Under the most cynical interpretation, I guess he'd convert Ongres from a Postgres consultancy to a trademark troll and sue other companies who try to use "Postgres"? Maybe, but that's a pretty serious professional change, and seems a little unlikely, especially given that's a considerable chance that he loses the trademark again if it does end up in court.

For my money, the most likely explanation is that it was a land grab move for prestige purposes that went too far. (And one which may backfire as Google ties this press release to his name.)

2 comments

I get the impression that Álvaro has issues with the governance of the core team and PGCAC and thus wanted trademarks to protect his consultancy that were under the control of his non-profit which he believes has stricter governance. He also seems to be interested in leveraging the trademarks to force governance changes on the core team and PGCAC.
Yeah.
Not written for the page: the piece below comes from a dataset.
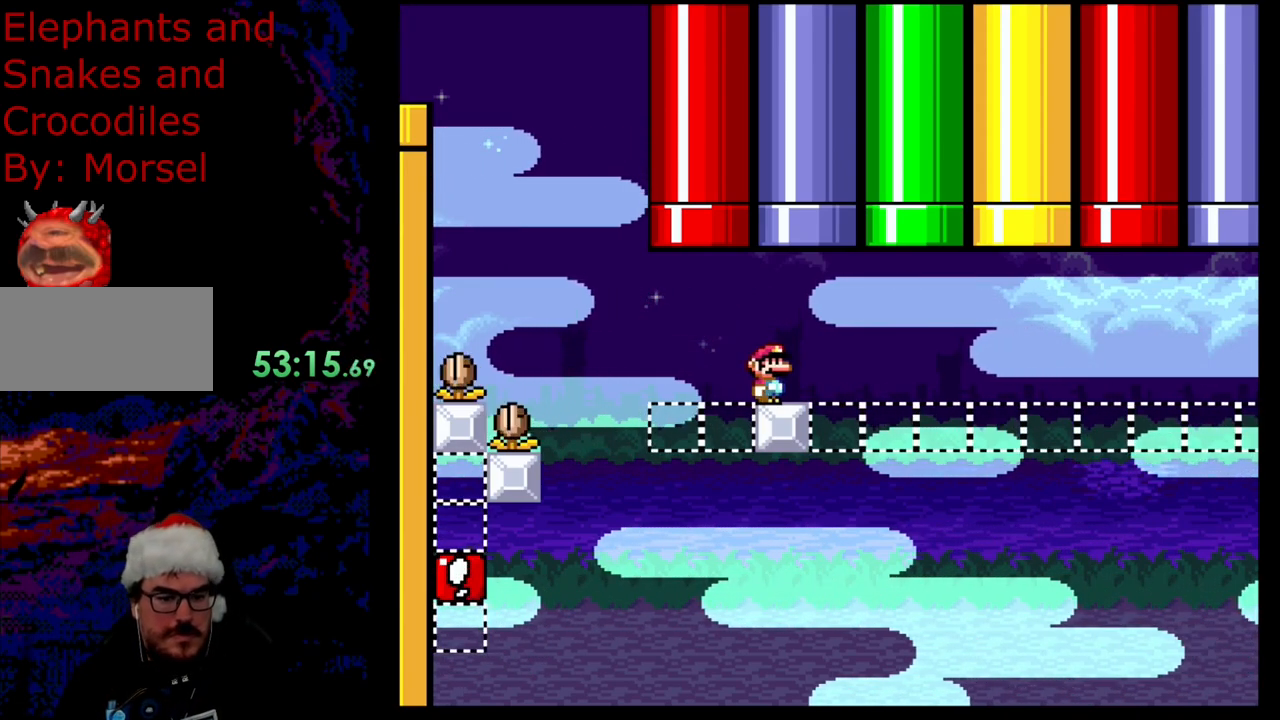
{"buttons": ["X"], "events": []}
My comments are from before Alvaro started commenting in this thread, and I've since changed my position based on reading his responses.

> He also seems to be interested in leveraging the trademarks to force governance changes on the core team and PGCAC.
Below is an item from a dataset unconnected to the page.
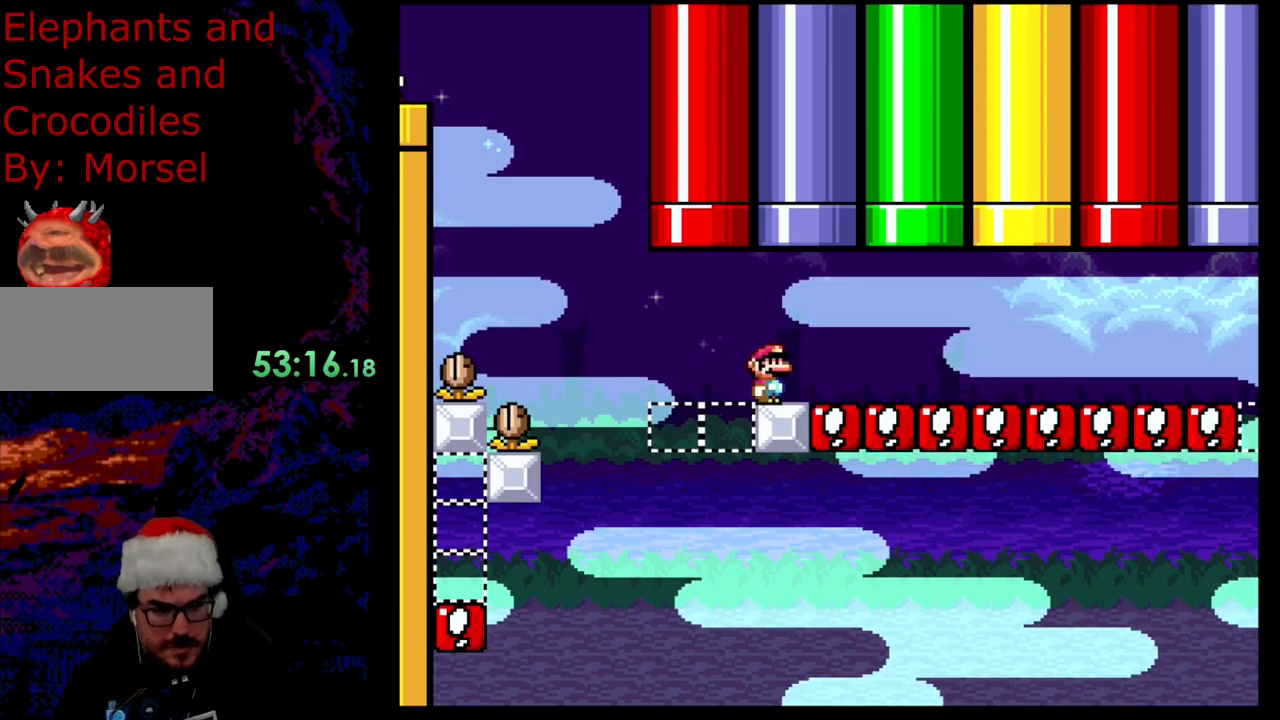
{"buttons": ["X"], "events": []}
This is it. The strategy was to acquire the trademarks and then use them as leverage to force the dissolution of Postgres Core and its associated organizations, to be replaced with a new power structure which includes him as a key member.

The very last part is me editorializing somewhat (although it's not very much of a stretch), but he's been quite explicit about the rest of it.

Trademark trolling is specifically the use case for this. Sue every sub $300k/yr company than mentions that they use PostgreSQL in their stack. They won't have the funds to defend themselves, he makes off with $10k-$30k in settlements and goes on to the next one until a court stops him.